(ENTRIES PROVIDED)
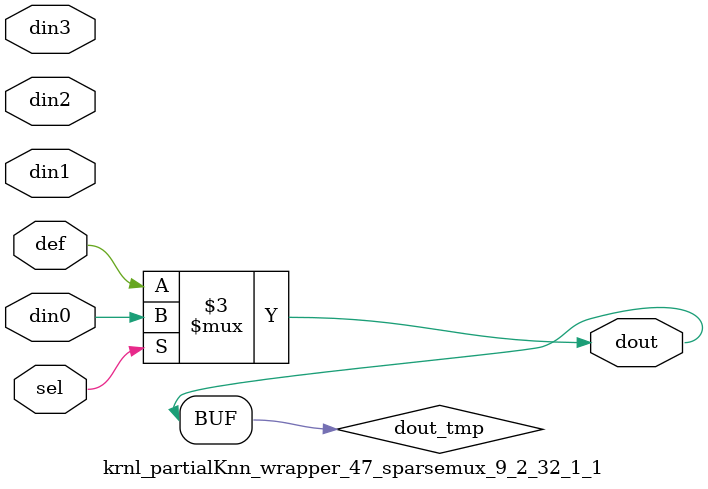
<source format=v>
`timescale 1ns / 1ps

module krnl_partialKnn_wrapper_47_sparsemux_9_2_32_1_1 (din0,din1,din2,din3,def,sel,dout);

parameter din0_WIDTH = 1;

parameter din1_WIDTH = 1;

parameter din2_WIDTH = 1;

parameter din3_WIDTH = 1;

parameter def_WIDTH = 1;
parameter sel_WIDTH = 1;
parameter dout_WIDTH = 1;

parameter [sel_WIDTH-1:0] CASE0 = 1;

parameter [sel_WIDTH-1:0] CASE1 = 1;

parameter [sel_WIDTH-1:0] CASE2 = 1;

parameter [sel_WIDTH-1:0] CASE3 = 1;

parameter ID = 1;
parameter NUM_STAGE = 1;



input [din0_WIDTH-1:0] din0;

input [din1_WIDTH-1:0] din1;

input [din2_WIDTH-1:0] din2;

input [din3_WIDTH-1:0] din3;

input [def_WIDTH-1:0] def;
input [sel_WIDTH-1:0] sel;

output [dout_WIDTH-1:0] dout;



reg [dout_WIDTH-1:0] dout_tmp;

always @ (*) begin
case (sel)
    
    CASE0 : dout_tmp = din0;
    
    CASE1 : dout_tmp = din1;
    
    CASE2 : dout_tmp = din2;
    
    CASE3 : dout_tmp = din3;
    
    default : dout_tmp = def;
endcase
end


assign dout = dout_tmp;



endmodule

</source>
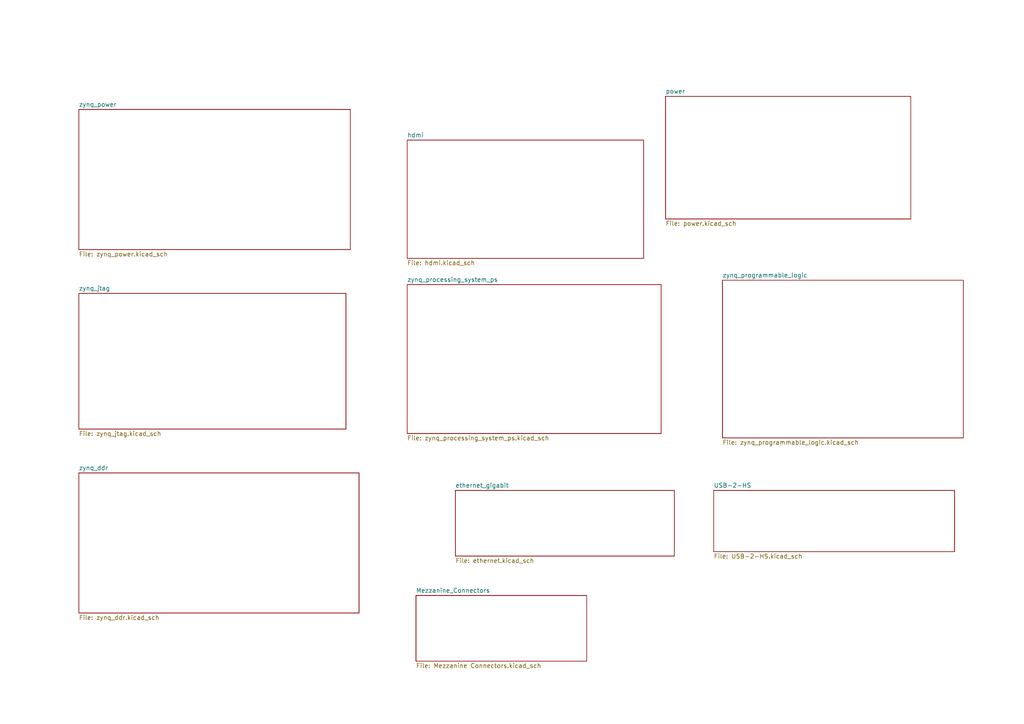
<source format=kicad_sch>
(kicad_sch
	(version 20231120)
	(generator "eeschema")
	(generator_version "8.0")
	(uuid "068a81e1-1783-4521-9958-788ddeed3b49")
	(paper "A4")
	(title_block
		(title "main page")
		(date "2024-11-30")
		(rev "1")
	)
	(lib_symbols)
	(sheet
		(at 22.86 85.09)
		(size 77.47 39.37)
		(fields_autoplaced yes)
		(stroke
			(width 0.1524)
			(type solid)
		)
		(fill
			(color 0 0 0 0.0000)
		)
		(uuid "23d95bc7-ff84-410f-aa0f-c06bb4392e8f")
		(property "Sheetname" "zynq_jtag"
			(at 22.86 84.3784 0)
			(effects
				(font
					(size 1.27 1.27)
				)
				(justify left bottom)
			)
		)
		(property "Sheetfile" "zynq_jtag.kicad_sch"
			(at 22.86 125.0446 0)
			(effects
				(font
					(size 1.27 1.27)
				)
				(justify left top)
			)
		)
		(instances
			(project "zynq_soc_board_v1"
				(path "/068a81e1-1783-4521-9958-788ddeed3b49"
					(page "4")
				)
			)
		)
	)
	(sheet
		(at 118.11 82.55)
		(size 73.66 43.18)
		(fields_autoplaced yes)
		(stroke
			(width 0.1524)
			(type solid)
		)
		(fill
			(color 0 0 0 0.0000)
		)
		(uuid "7169259b-160e-43c7-86a6-e36152f4c13a")
		(property "Sheetname" "zynq_processing_system_ps"
			(at 118.11 81.8384 0)
			(effects
				(font
					(size 1.27 1.27)
				)
				(justify left bottom)
			)
		)
		(property "Sheetfile" "zynq_processing_system_ps.kicad_sch"
			(at 118.11 126.3146 0)
			(effects
				(font
					(size 1.27 1.27)
				)
				(justify left top)
			)
		)
		(instances
			(project "zynq_soc_board_v1"
				(path "/068a81e1-1783-4521-9958-788ddeed3b49"
					(page "5")
				)
			)
		)
	)
	(sheet
		(at 207.01 142.24)
		(size 69.85 17.78)
		(fields_autoplaced yes)
		(stroke
			(width 0.1524)
			(type solid)
		)
		(fill
			(color 0 0 0 0.0000)
		)
		(uuid "9a41251a-1e05-4c4b-8495-bdec66c692fb")
		(property "Sheetname" "USB-2-HS"
			(at 207.01 141.5284 0)
			(effects
				(font
					(size 1.27 1.27)
				)
				(justify left bottom)
			)
		)
		(property "Sheetfile" "USB-2-HS.kicad_sch"
			(at 207.01 160.6046 0)
			(effects
				(font
					(size 1.27 1.27)
				)
				(justify left top)
			)
		)
		(instances
			(project "zynq_soc_board_v1"
				(path "/068a81e1-1783-4521-9958-788ddeed3b49"
					(page "9")
				)
			)
		)
	)
	(sheet
		(at 209.55 81.28)
		(size 69.85 45.72)
		(fields_autoplaced yes)
		(stroke
			(width 0.1524)
			(type solid)
		)
		(fill
			(color 0 0 0 0.0000)
		)
		(uuid "a35b7e0e-799f-4182-add8-f2ce322f1277")
		(property "Sheetname" "zynq_programmable_logic"
			(at 209.55 80.5684 0)
			(effects
				(font
					(size 1.27 1.27)
				)
				(justify left bottom)
			)
		)
		(property "Sheetfile" "zynq_programmable_logic.kicad_sch"
			(at 209.55 127.5846 0)
			(effects
				(font
					(size 1.27 1.27)
				)
				(justify left top)
			)
		)
		(instances
			(project "zynq_soc_board_v1"
				(path "/068a81e1-1783-4521-9958-788ddeed3b49"
					(page "6")
				)
			)
		)
	)
	(sheet
		(at 22.86 31.75)
		(size 78.74 40.64)
		(fields_autoplaced yes)
		(stroke
			(width 0.1524)
			(type solid)
		)
		(fill
			(color 0 0 0 0.0000)
		)
		(uuid "ab61d407-bfb1-4579-a3ba-f95af9d19234")
		(property "Sheetname" "zynq_power"
			(at 22.86 31.0384 0)
			(effects
				(font
					(size 1.27 1.27)
				)
				(justify left bottom)
			)
		)
		(property "Sheetfile" "zynq_power.kicad_sch"
			(at 22.86 72.9746 0)
			(effects
				(font
					(size 1.27 1.27)
				)
				(justify left top)
			)
		)
		(instances
			(project "zynq_soc_board_v1"
				(path "/068a81e1-1783-4521-9958-788ddeed3b49"
					(page "3")
				)
			)
		)
	)
	(sheet
		(at 132.08 142.24)
		(size 63.5 19.05)
		(fields_autoplaced yes)
		(stroke
			(width 0.1524)
			(type solid)
		)
		(fill
			(color 0 0 0 0.0000)
		)
		(uuid "ae319a65-0a6c-4d0b-b442-f6b6cf9cba1c")
		(property "Sheetname" "ethernet_gigabit"
			(at 132.08 141.5284 0)
			(effects
				(font
					(size 1.27 1.27)
				)
				(justify left bottom)
			)
		)
		(property "Sheetfile" "ethernet.kicad_sch"
			(at 132.08 161.8746 0)
			(effects
				(font
					(size 1.27 1.27)
				)
				(justify left top)
			)
		)
		(instances
			(project "zynq_soc_board_v1"
				(path "/068a81e1-1783-4521-9958-788ddeed3b49"
					(page "8")
				)
			)
		)
	)
	(sheet
		(at 118.11 40.64)
		(size 68.58 34.29)
		(fields_autoplaced yes)
		(stroke
			(width 0.1524)
			(type solid)
		)
		(fill
			(color 0 0 0 0.0000)
		)
		(uuid "e3bd6b63-32f0-4166-8f38-aff794cd75ae")
		(property "Sheetname" "hdmi"
			(at 118.11 39.9284 0)
			(effects
				(font
					(size 1.27 1.27)
				)
				(justify left bottom)
			)
		)
		(property "Sheetfile" "hdmi.kicad_sch"
			(at 118.11 75.5146 0)
			(effects
				(font
					(size 1.27 1.27)
				)
				(justify left top)
			)
		)
		(instances
			(project "zynq_soc_board_v1"
				(path "/068a81e1-1783-4521-9958-788ddeed3b49"
					(page "11")
				)
			)
		)
	)
	(sheet
		(at 22.86 137.16)
		(size 81.28 40.64)
		(fields_autoplaced yes)
		(stroke
			(width 0.1524)
			(type solid)
		)
		(fill
			(color 0 0 0 0.0000)
		)
		(uuid "e4500449-4cb2-4d37-97df-44b3b782e809")
		(property "Sheetname" "zynq_ddr"
			(at 22.86 136.4484 0)
			(effects
				(font
					(size 1.27 1.27)
				)
				(justify left bottom)
			)
		)
		(property "Sheetfile" "zynq_ddr.kicad_sch"
			(at 22.86 178.3846 0)
			(effects
				(font
					(size 1.27 1.27)
				)
				(justify left top)
			)
		)
		(instances
			(project "zynq_soc_board_v1"
				(path "/068a81e1-1783-4521-9958-788ddeed3b49"
					(page "7")
				)
			)
		)
	)
	(sheet
		(at 120.65 172.72)
		(size 49.53 19.05)
		(fields_autoplaced yes)
		(stroke
			(width 0.1524)
			(type solid)
		)
		(fill
			(color 0 0 0 0.0000)
		)
		(uuid "e7970928-6ac8-45a9-9cbb-8e59e3dd9d14")
		(property "Sheetname" "Mezzanine_Connectors"
			(at 120.65 172.0084 0)
			(effects
				(font
					(size 1.27 1.27)
				)
				(justify left bottom)
			)
		)
		(property "Sheetfile" "Mezzanine Connectors.kicad_sch"
			(at 120.65 192.3546 0)
			(effects
				(font
					(size 1.27 1.27)
				)
				(justify left top)
			)
		)
		(instances
			(project "zynq_soc_board_v1"
				(path "/068a81e1-1783-4521-9958-788ddeed3b49"
					(page "10")
				)
			)
		)
	)
	(sheet
		(at 193.04 27.94)
		(size 71.12 35.56)
		(fields_autoplaced yes)
		(stroke
			(width 0.1524)
			(type solid)
		)
		(fill
			(color 0 0 0 0.0000)
		)
		(uuid "e904f396-2c60-426f-aecf-389e552b5c3a")
		(property "Sheetname" "power"
			(at 193.04 27.2284 0)
			(effects
				(font
					(size 1.27 1.27)
				)
				(justify left bottom)
			)
		)
		(property "Sheetfile" "power.kicad_sch"
			(at 193.04 64.0846 0)
			(effects
				(font
					(size 1.27 1.27)
				)
				(justify left top)
			)
		)
		(instances
			(project "zynq_soc_board_v1"
				(path "/068a81e1-1783-4521-9958-788ddeed3b49"
					(page "2")
				)
			)
		)
	)
	(sheet_instances
		(path "/"
			(page "1")
		)
	)
)

</source>
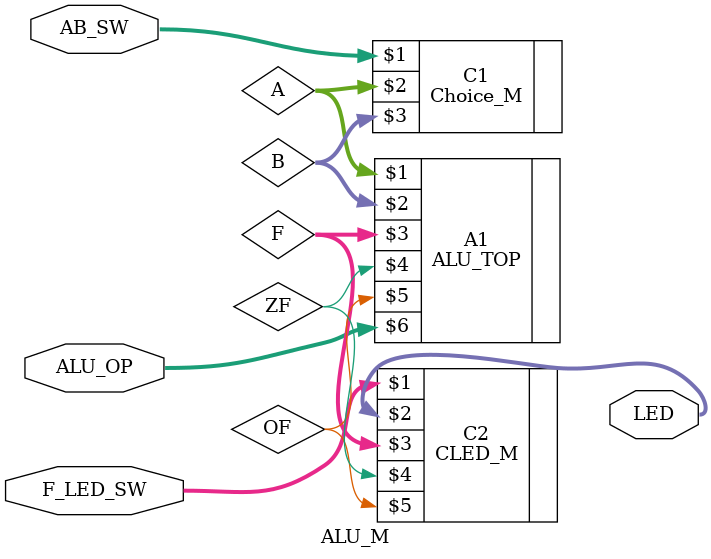
<source format=v>
`timescale 1ns / 1ps
module ALU_M(ALU_OP,AB_SW,F_LED_SW,LED
    );
	 input[2:0] ALU_OP,AB_SW,F_LED_SW;
	 output[7:0] LED;
	 
	 wire[2:0] AB_SW,F_LED_SW,ALU_OP;
	 wire[31:0] A,B,F;
	 
	 wire ZF,OF;
	 wire[7:0] LED;
	 Choice_M C1(AB_SW,A,B);
	 ALU_TOP A1(A,B,F,ZF,OF,ALU_OP);
	 CLED_M C2(F_LED_SW,LED,F,ZF,OF);


	
	
endmodule

</source>
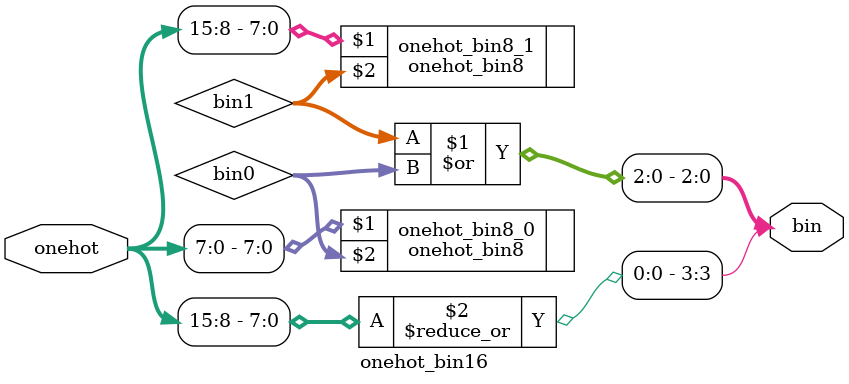
<source format=sv>
module onehot_bin16 (
    input  logic [15:0] onehot,
    output logic [ 3:0] bin
);
  logic [2:0] bin1, bin0;
  onehot_bin8 onehot_bin8_1(onehot[15:8], bin1);
  onehot_bin8 onehot_bin8_0(onehot[ 7:0], bin0);
  assign bin = {|{onehot[15:8]}, bin1 | bin0};
endmodule

</source>
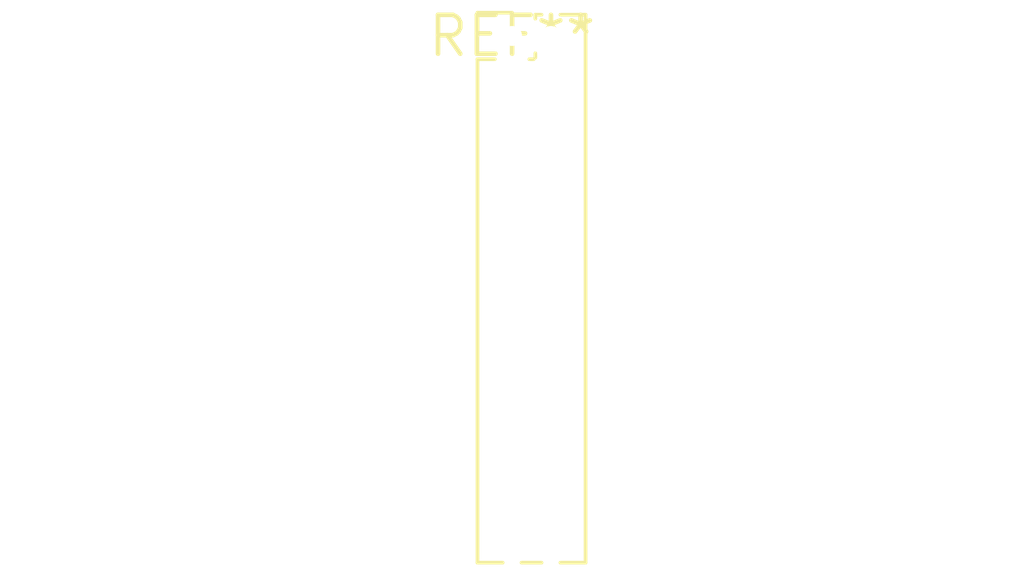
<source format=kicad_pcb>
(kicad_pcb (version 20240108) (generator pcbnew)

  (general
    (thickness 1.6)
  )

  (paper "A4")
  (layers
    (0 "F.Cu" signal)
    (31 "B.Cu" signal)
    (32 "B.Adhes" user "B.Adhesive")
    (33 "F.Adhes" user "F.Adhesive")
    (34 "B.Paste" user)
    (35 "F.Paste" user)
    (36 "B.SilkS" user "B.Silkscreen")
    (37 "F.SilkS" user "F.Silkscreen")
    (38 "B.Mask" user)
    (39 "F.Mask" user)
    (40 "Dwgs.User" user "User.Drawings")
    (41 "Cmts.User" user "User.Comments")
    (42 "Eco1.User" user "User.Eco1")
    (43 "Eco2.User" user "User.Eco2")
    (44 "Edge.Cuts" user)
    (45 "Margin" user)
    (46 "B.CrtYd" user "B.Courtyard")
    (47 "F.CrtYd" user "F.Courtyard")
    (48 "B.Fab" user)
    (49 "F.Fab" user)
    (50 "User.1" user)
    (51 "User.2" user)
    (52 "User.3" user)
    (53 "User.4" user)
    (54 "User.5" user)
    (55 "User.6" user)
    (56 "User.7" user)
    (57 "User.8" user)
    (58 "User.9" user)
  )

  (setup
    (pad_to_mask_clearance 0)
    (pcbplotparams
      (layerselection 0x00010fc_ffffffff)
      (plot_on_all_layers_selection 0x0000000_00000000)
      (disableapertmacros false)
      (usegerberextensions false)
      (usegerberattributes false)
      (usegerberadvancedattributes false)
      (creategerberjobfile false)
      (dashed_line_dash_ratio 12.000000)
      (dashed_line_gap_ratio 3.000000)
      (svgprecision 4)
      (plotframeref false)
      (viasonmask false)
      (mode 1)
      (useauxorigin false)
      (hpglpennumber 1)
      (hpglpenspeed 20)
      (hpglpendiameter 15.000000)
      (dxfpolygonmode false)
      (dxfimperialunits false)
      (dxfusepcbnewfont false)
      (psnegative false)
      (psa4output false)
      (plotreference false)
      (plotvalue false)
      (plotinvisibletext false)
      (sketchpadsonfab false)
      (subtractmaskfromsilk false)
      (outputformat 1)
      (mirror false)
      (drillshape 1)
      (scaleselection 1)
      (outputdirectory "")
    )
  )

  (net 0 "")

  (footprint "PinHeader_2x14_P1.27mm_Vertical" (layer "F.Cu") (at 0 0))

)

</source>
(End ENTRIES PROVIDED)
_YOUR INSTRUCTIONS_
The response should hold exactly the lines starting at the line with "(at 22.86 31.75)" and ending at the line with "(at 118.11 39.9284 0)", and no other line of the material above.

_REPLY TO THE TASK_
		(at 22.86 31.75)
		(size 78.74 40.64)
		(fields_autoplaced yes)
		(stroke
			(width 0.1524)
			(type solid)
		)
		(fill
			(color 0 0 0 0.0000)
		)
		(uuid "ab61d407-bfb1-4579-a3ba-f95af9d19234")
		(property "Sheetname" "zynq_power"
			(at 22.86 31.0384 0)
			(effects
				(font
					(size 1.27 1.27)
				)
				(justify left bottom)
			)
		)
		(property "Sheetfile" "zynq_power.kicad_sch"
			(at 22.86 72.9746 0)
			(effects
				(font
					(size 1.27 1.27)
				)
				(justify left top)
			)
		)
		(instances
			(project "zynq_soc_board_v1"
				(path "/068a81e1-1783-4521-9958-788ddeed3b49"
					(page "3")
				)
			)
		)
	)
	(sheet
		(at 132.08 142.24)
		(size 63.5 19.05)
		(fields_autoplaced yes)
		(stroke
			(width 0.1524)
			(type solid)
		)
		(fill
			(color 0 0 0 0.0000)
		)
		(uuid "ae319a65-0a6c-4d0b-b442-f6b6cf9cba1c")
		(property "Sheetname" "ethernet_gigabit"
			(at 132.08 141.5284 0)
			(effects
				(font
					(size 1.27 1.27)
				)
				(justify left bottom)
			)
		)
		(property "Sheetfile" "ethernet.kicad_sch"
			(at 132.08 161.8746 0)
			(effects
				(font
					(size 1.27 1.27)
				)
				(justify left top)
			)
		)
		(instances
			(project "zynq_soc_board_v1"
				(path "/068a81e1-1783-4521-9958-788ddeed3b49"
					(page "8")
				)
			)
		)
	)
	(sheet
		(at 118.11 40.64)
		(size 68.58 34.29)
		(fields_autoplaced yes)
		(stroke
			(width 0.1524)
			(type solid)
		)
		(fill
			(color 0 0 0 0.0000)
		)
		(uuid "e3bd6b63-32f0-4166-8f38-aff794cd75ae")
		(property "Sheetname" "hdmi"
			(at 118.11 39.9284 0)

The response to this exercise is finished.